++++ Data supplied ++++
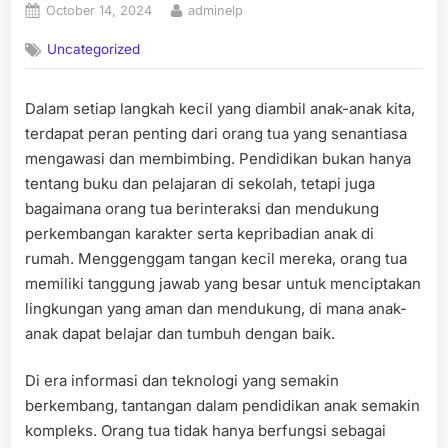
Posted
By
October 14, 2024
adminelp
on
Uncategorized
Dalam setiap langkah kecil yang diambil anak-anak kita,
terdapat peran penting dari orang tua yang senantiasa
mengawasi dan membimbing. Pendidikan bukan hanya
tentang buku dan pelajaran di sekolah, tetapi juga
bagaimana orang tua berinteraksi dan mendukung
perkembangan karakter serta kepribadian anak di
rumah. Menggenggam tangan kecil mereka, orang tua
memiliki tanggung jawab yang besar untuk menciptakan
lingkungan yang aman dan mendukung, di mana anak-
anak dapat belajar dan tumbuh dengan baik.
Di era informasi dan teknologi yang semakin
berkembang, tantangan dalam pendidikan anak semakin
kompleks. Orang tua tidak hanya berfungsi sebagai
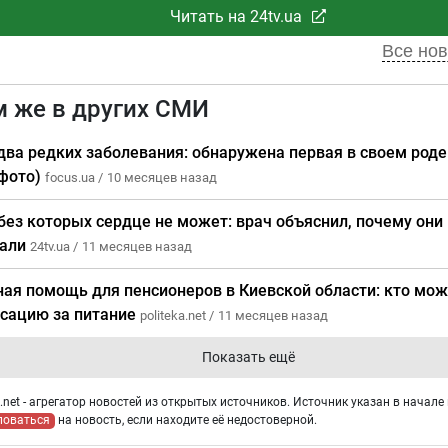
Читать на 24tv.ua
Все нов
м же в других СМИ
два редких заболевания: обнаружена первая в своем род
(фото)
focus.ua /
10 месяцев назад
без которых сердце не может: врач объяснил, почему они
мали
24tv.ua /
11 месяцев назад
ая помощь для пенсионеров в Киевской области: кто мож
сацию за питание
politeka.net /
11 месяцев назад
Показать ещё
net - агрегатор новостей из открытых источников. Источник указан в начале 
ловаться
на новость, если находите её недостоверной.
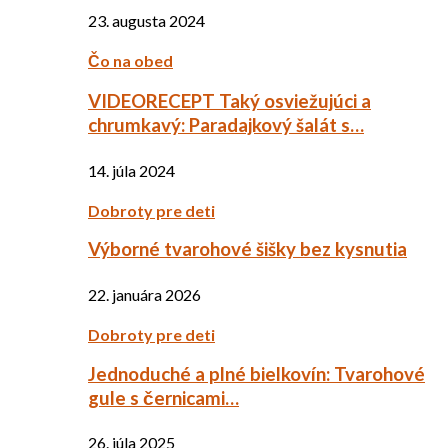
23. augusta 2024
Čo na obed
VIDEORECEPT Taký osviežujúci a
chrumkavý: Paradajkový šalát s…
14. júla 2024
Dobroty pre deti
Výborné tvarohové šišky bez kysnutia
22. januára 2026
Dobroty pre deti
Jednoduché a plné bielkovín: Tvarohové
gule s černicami…
26. júla 2025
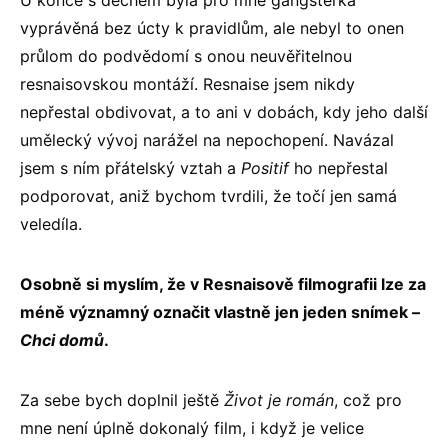
U konce s dechem byla pro mne gangsterka
vyprávěná bez úcty k pravidlům, ale nebyl to onen
průlom do podvědomí s onou neuvěřitelnou
resnaisovskou montáží. Resnaise jsem nikdy
nepřestal obdivovat, a to ani v dobách, kdy jeho další
umělecký vývoj narážel na nepochopení. Navázal
jsem s ním přátelský vztah a
Positif
ho nepřestal
podporovat, aniž bychom tvrdili, že točí jen samá
veledíla.
Osobně si myslím, že v Resnaisově filmografii lze za
méně významný označit vlastně jen jeden snímek –
Chci domů
.
Za sebe bych doplnil ještě
Život je román
, což pro
mne není úplně dokonalý film, i když je velice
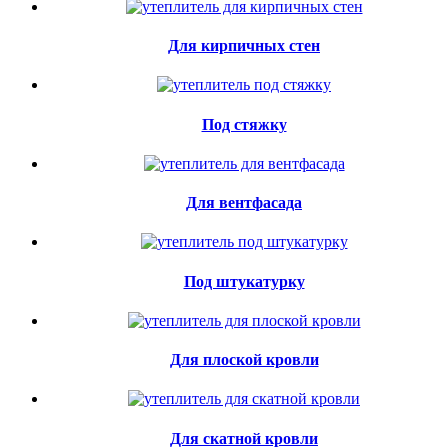
Для кирпичных стен
Под стяжку
Для вентфасада
Под штукатурку
Для плоской кровли
Для скатной кровли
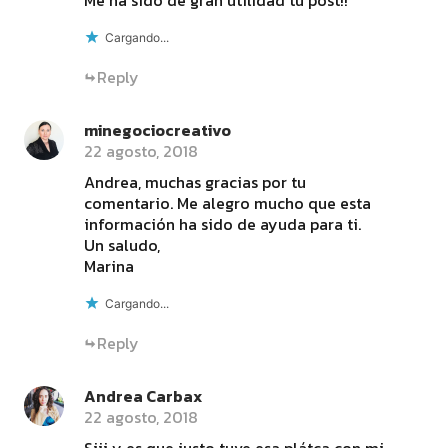
Me ha sido de gran utilidad tu post!!
Cargando...
Reply
minegociocreativo
22 agosto, 2018
Andrea, muchas gracias por tu
comentario. Me alegro mucho que esta
información ha sido de ayuda para ti.
Un saludo,
Marina
Cargando...
Reply
Andrea Carbax
22 agosto, 2018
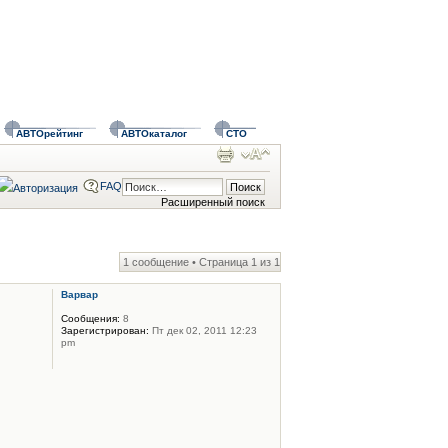
АВТОрейтинг
АВТОкаталог
СТО
FAQ
Расширенный поиск
1 сообщение • Страница
1
из
1
Варвар
Сообщения:
8
Зарегистрирован:
Пт дек 02, 2011 12:23
pm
++++
Copy exactly the material above from the line with "Výborné tvarohové šišky bez kysnutia" to the line with "resnaisovskou montáží. Resnaise jsem nikdy", ends included, and nothing else. Leave out any picture.

Written response ->
Výborné tvarohové šišky bez kysnutia
22. januára 2026
Dobroty pre deti
Jednoduché a plné bielkovín: Tvarohové
gule s černicami…
26. júla 2025
U konce s dechem byla pro mne gangsterka
vyprávěná bez úcty k pravidlům, ale nebyl to onen
průlom do podvědomí s onou neuvěřitelnou
resnaisovskou montáží. Resnaise jsem nikdy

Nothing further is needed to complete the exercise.